## Aim of the exercise
Reproduce every line of the records below word for word, leaving out the pictures.

Records from a collection:
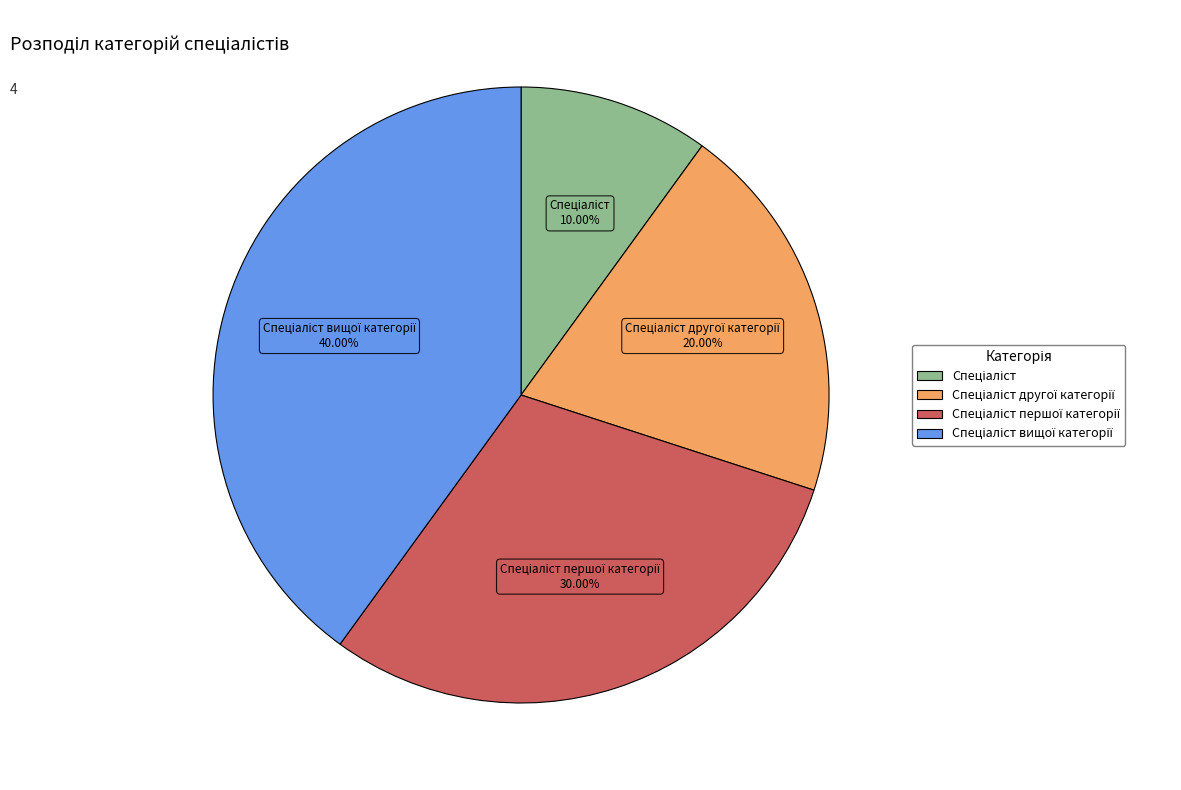

Is there a majority slice in this chart?

No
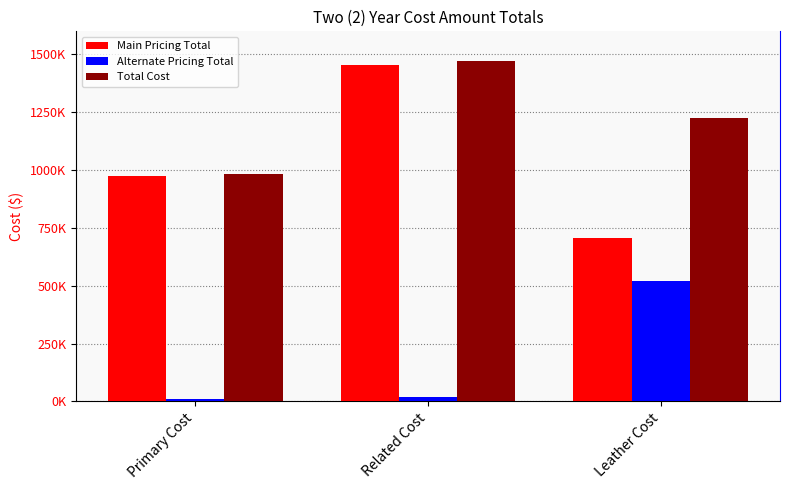

Where does the Total Cost series first go above 1225533?

Related Cost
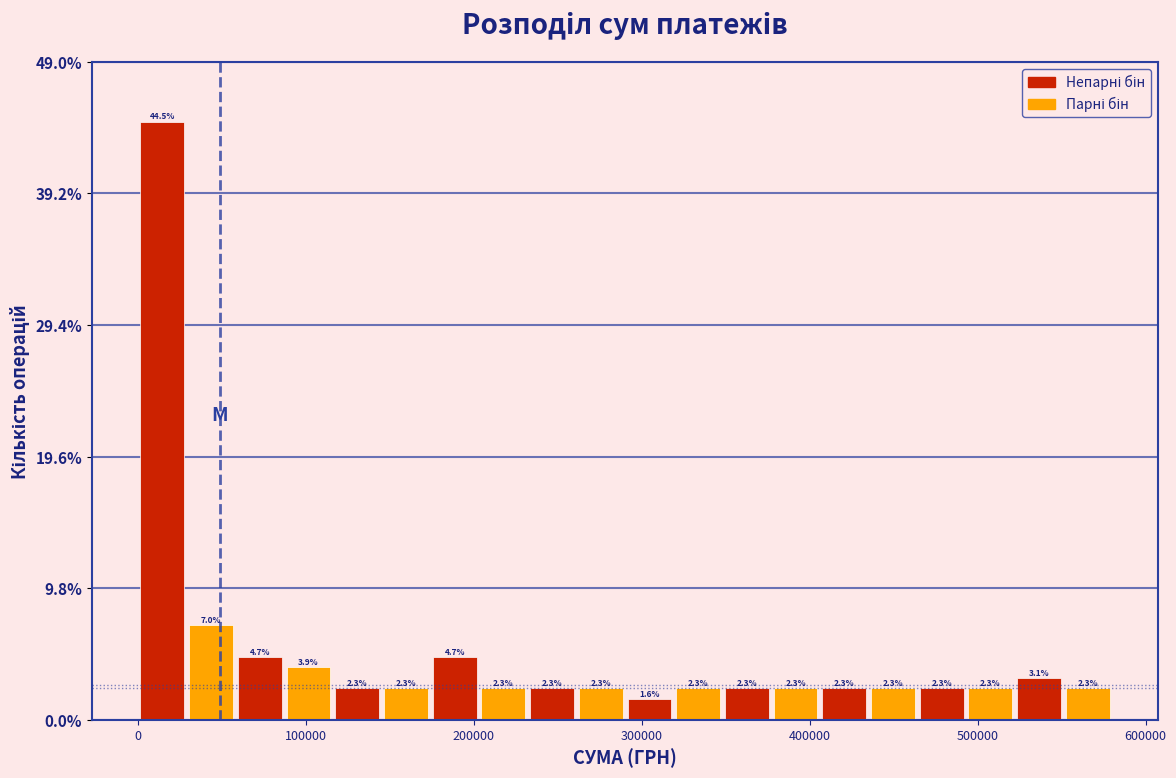

Around what value on the x-axis is the tallest bar? Give the approximate position of its centre, as read against the axis.

10000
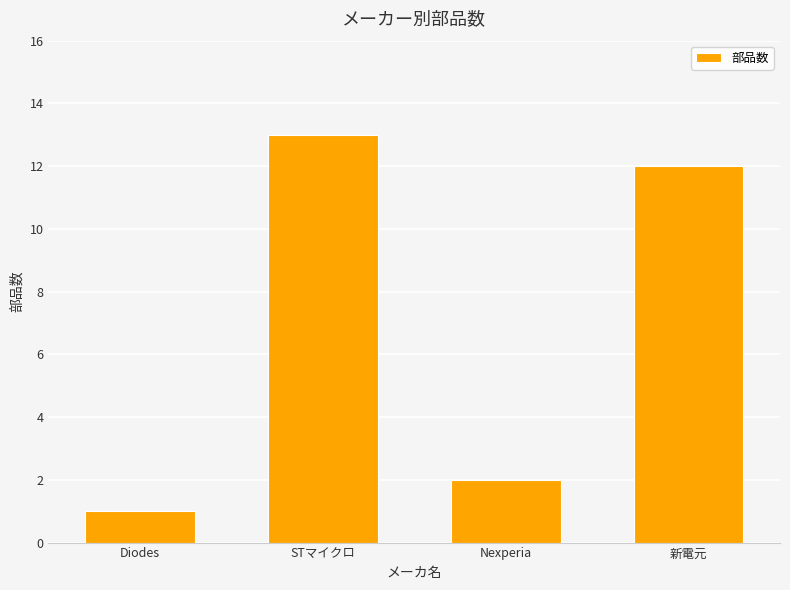

Reading left to right, transcribe all the data shown in this chart.

1	13	2	12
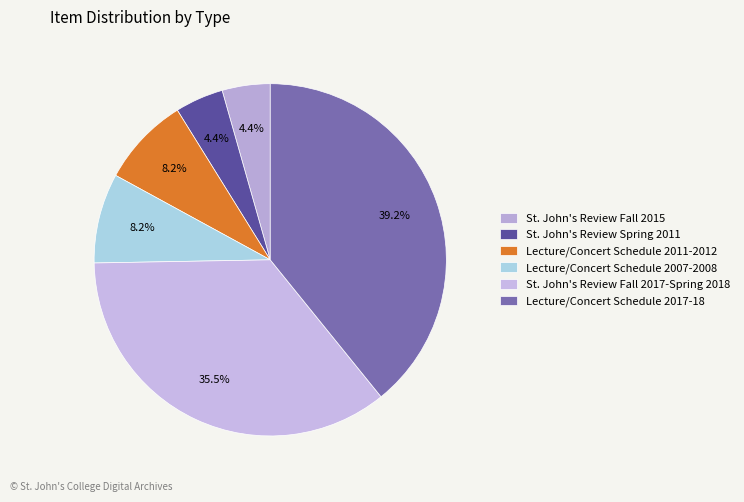

What percentage is the Lecture/Concert Schedule 2017-18 slice, to the nearest percent?

39%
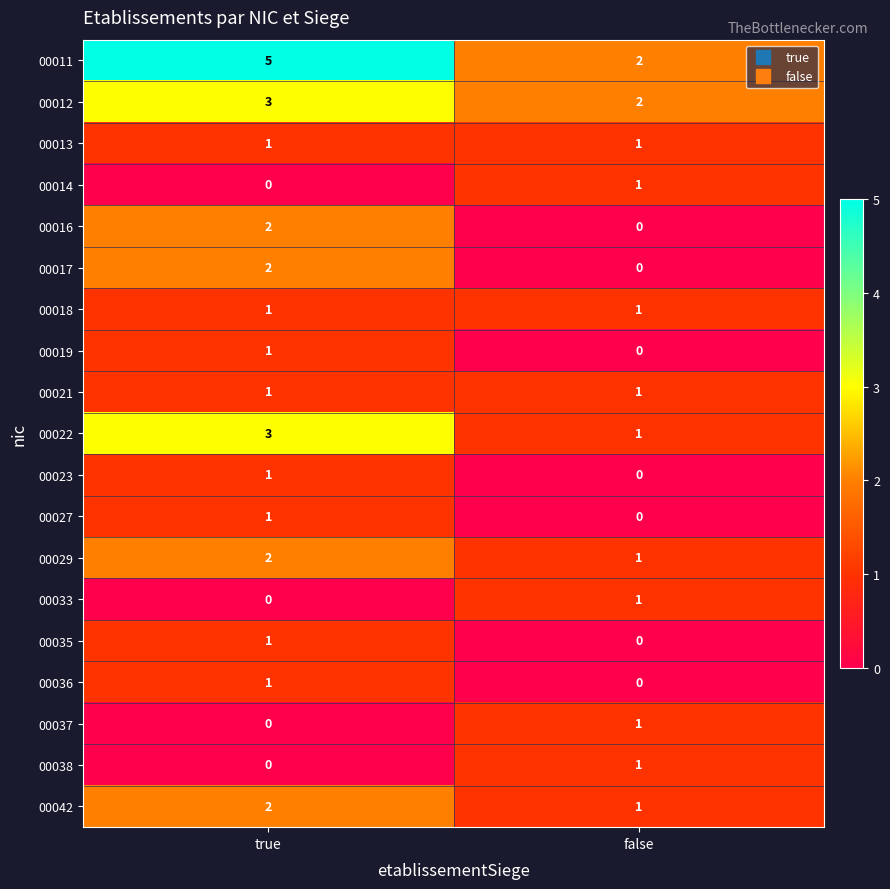

Between true and false, which series saw the biggest shift?

00011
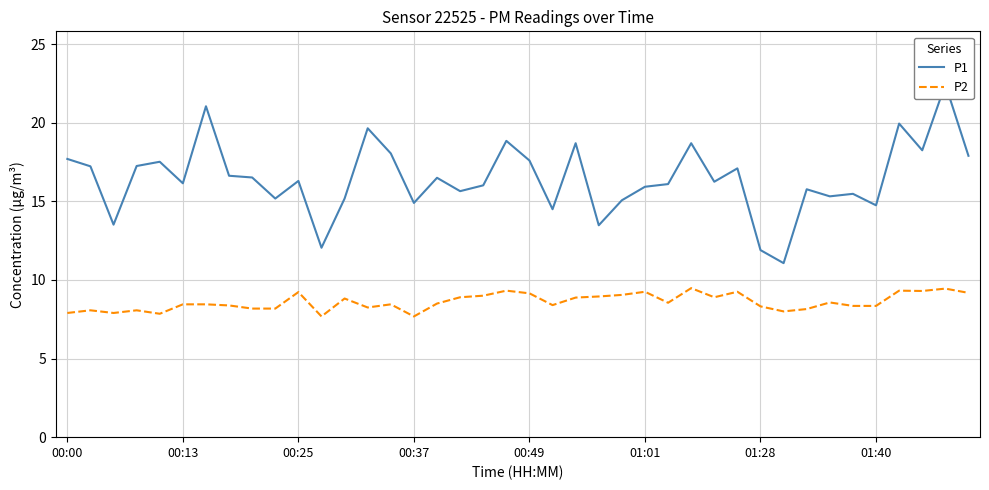

True or false: P1 has a value of 16.0 at 18.

True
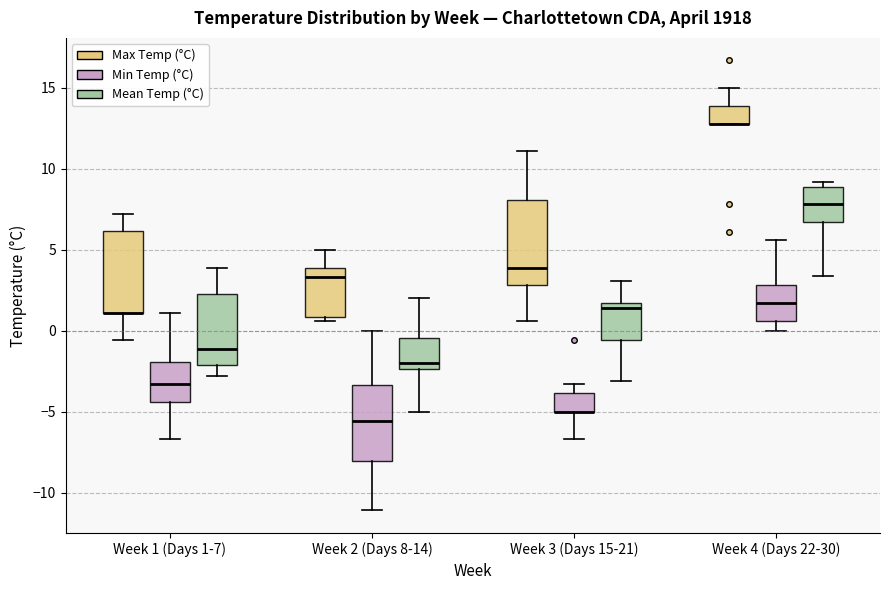

Reading left to right, read every box against the y-axis: the position of its median line, the range the box covers, and the ends of its whiskers. The values are not printed on the chart, so give them approximately, as read against the axis.

Week 1 (Days 1-7) (Max Temp (°C)): median 1.0 (drawn on the box's lower edge), box 1.0 to 6.0, whiskers -0.5 to 7.0
Week 1 (Days 1-7) (Min Temp (°C)): median -3.5, box -4.5 to -2.0, whiskers -6.5 to 1.0
Week 1 (Days 1-7) (Mean Temp (°C)): median -1.0, box -2.0 to 2.5, whiskers -3.0 to 4.0
Week 2 (Days 8-14) (Max Temp (°C)): median 3.5, box 1.0 to 4.0, whiskers 0.5 to 5.0
Week 2 (Days 8-14) (Min Temp (°C)): median -5.5, box -8.0 to -3.5, whiskers -11.0 to 0.0
Week 2 (Days 8-14) (Mean Temp (°C)): median -2.0, box -2.5 to -0.5, whiskers -5.0 to 2.0
Week 3 (Days 15-21) (Max Temp (°C)): median 4.0, box 3.0 to 8.0, whiskers 0.5 to 11.0
Week 3 (Days 15-21) (Min Temp (°C)): median -5.0 (drawn on the box's lower edge), box -5.0 to -4.0, whiskers -6.5 to -3.5
Week 3 (Days 15-21) (Mean Temp (°C)): median 1.5 (just below the box's upper edge), box -0.5 to 1.5, whiskers -3.0 to 3.0
Week 4 (Days 22-30) (Max Temp (°C)): median 13.0 (drawn on the box's lower edge), box 13.0 to 14.0, whiskers 13.0 to 15.0
Week 4 (Days 22-30) (Min Temp (°C)): median 1.5, box 0.5 to 3.0, whiskers 0.0 to 5.5
Week 4 (Days 22-30) (Mean Temp (°C)): median 8.0, box 6.5 to 9.0, whiskers 3.5 to 9.0 (just above the box's upper edge)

## Solution to the exercise
Is there a majority slice in this chart?

No

Where does the Total Cost series first go above 1225533?

Related Cost

Around what value on the x-axis is the tallest bar? Give the approximate position of its centre, as read against the axis.

10000

Reading left to right, transcribe all the data shown in this chart.

1	13	2	12

What percentage is the Lecture/Concert Schedule 2017-18 slice, to the nearest percent?

39%

Between true and false, which series saw the biggest shift?

00011

True or false: P1 has a value of 16.0 at 18.

True

Reading left to right, read every box against the y-axis: the position of its median line, the range the box covers, and the ends of its whiskers. The values are not printed on the chart, so give them approximately, as read against the axis.

Week 1 (Days 1-7) (Max Temp (°C)): median 1.0 (drawn on the box's lower edge), box 1.0 to 6.0, whiskers -0.5 to 7.0
Week 1 (Days 1-7) (Min Temp (°C)): median -3.5, box -4.5 to -2.0, whiskers -6.5 to 1.0
Week 1 (Days 1-7) (Mean Temp (°C)): median -1.0, box -2.0 to 2.5, whiskers -3.0 to 4.0
Week 2 (Days 8-14) (Max Temp (°C)): median 3.5, box 1.0 to 4.0, whiskers 0.5 to 5.0
Week 2 (Days 8-14) (Min Temp (°C)): median -5.5, box -8.0 to -3.5, whiskers -11.0 to 0.0
Week 2 (Days 8-14) (Mean Temp (°C)): median -2.0, box -2.5 to -0.5, whiskers -5.0 to 2.0
Week 3 (Days 15-21) (Max Temp (°C)): median 4.0, box 3.0 to 8.0, whiskers 0.5 to 11.0
Week 3 (Days 15-21) (Min Temp (°C)): median -5.0 (drawn on the box's lower edge), box -5.0 to -4.0, whiskers -6.5 to -3.5
Week 3 (Days 15-21) (Mean Temp (°C)): median 1.5 (just below the box's upper edge), box -0.5 to 1.5, whiskers -3.0 to 3.0
Week 4 (Days 22-30) (Max Temp (°C)): median 13.0 (drawn on the box's lower edge), box 13.0 to 14.0, whiskers 13.0 to 15.0
Week 4 (Days 22-30) (Min Temp (°C)): median 1.5, box 0.5 to 3.0, whiskers 0.0 to 5.5
Week 4 (Days 22-30) (Mean Temp (°C)): median 8.0, box 6.5 to 9.0, whiskers 3.5 to 9.0 (just above the box's upper edge)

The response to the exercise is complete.